Now, obviously, not all organizations have this luxury, but good results can be achieved in as little as a sanctioned hour or two. I run short, non-technical workshops that show ways to innovate with software that doesn’t require coding skills to use. The idea is to sow the art of the possible. I want people to return to their areas of work inspired to start a conversation and positively influence their operations.

In my mind, citizen development is about creating awareness of what digital business tools can do and how they can improve, if not transform, the status quo. A conversation can then take place about how to resource the build.

Related article: Can citizen developers fix information management?

2. It’s not just about employees building things

Too many citizen developer models focus on employees creating their own digital tools.

This assumes too much: it assumes that people in the company want to learn coding skills to seek productivity improvements. It assumes that products and tools created with a crash course in coding will meet organizational standards and will not require further redesign. And that’s assuming the company has the time to do all that extra work.

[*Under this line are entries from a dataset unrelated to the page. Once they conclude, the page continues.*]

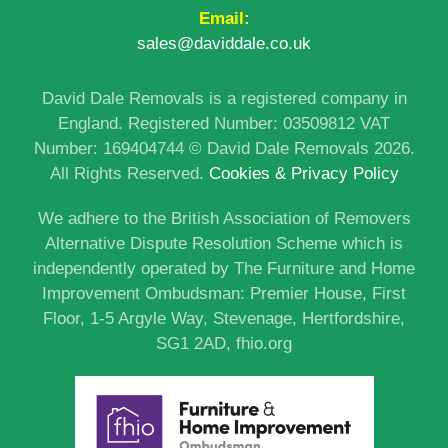
Email:
sales@daviddale.co.uk
David Dale Removals is a registered company in
England. Registered Number: 03509812 VAT
Number: 169404744 © David Dale Removals 2026.
All Rights Reserved.
Cookies & Privacy Policy
We adhere to the British Association of Removers
Alternative Dispute Resolution Scheme which is
independently operated by The Furniture and Home
Improvement Ombudsman: Premier House, First
Floor, 1-5 Argyle Way, Stevenage, Hertfordshire,
SG1 2AD,
fhio.org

We’ve established that if an organization wants citizen developers to innovate, it needs to give them the time to do so. This applies all the more if citizen developers are also expected to create their own tools. Organizations must provide appropriate low-code platforms that make it easy to assemble and maintain these new digital tools, and that incorporate governance and compliance safeguards that ensure that whatever citizen developers produce is valuable. . Misconfigurations can be costly and easy to make, especially when people receive minimal technical training.

I always come back to the model adopted by a large pharmaceutical company. They set up a questionnaire to understand the pain of the status quo experienced by employees and set up a two-tier model to address it. If a problem was deemed simple enough, an employee could choose to create a solution from a template, and IT would review it and make the final push to production. If the issue was more complex, IT would run the release and ask the employee to review the tool before deployment.

This model worked for several reasons. First, it made their citizen development efforts more focused on generating ideas and engaging citizens without creating unnecessary extra work for them. Second, he struck a good balance as to who did the actual development work. Citizens who wanted to be more active could do so, but it was not their only responsibility. It has also created a close and productive collaboration with IT, helping everyone in the organization to “win together”.

Organizations around the world are rushing to digitally transform, leading to increased demand for software solutions that are both easy to use and powerful. The best decision your organization can make – if it wants to win the digital race – is to engage your people in the process and equip them with tools that quickly transform work.

Related article: What it takes to create a citizen development program

Chris Ellis, CTO at Nintex, has gained invaluable experience in SharePoint, Office 365 and the Nintex platform as a pre-sales solution specialist within the partner network. Hailing from Aberdeen, Scotland, his work with the Nintex platform has exposed him to the full lifecycle, from analysis and requirements gathering to delivery, support and training, contributing to a range of projects in various industries and in some interesting places.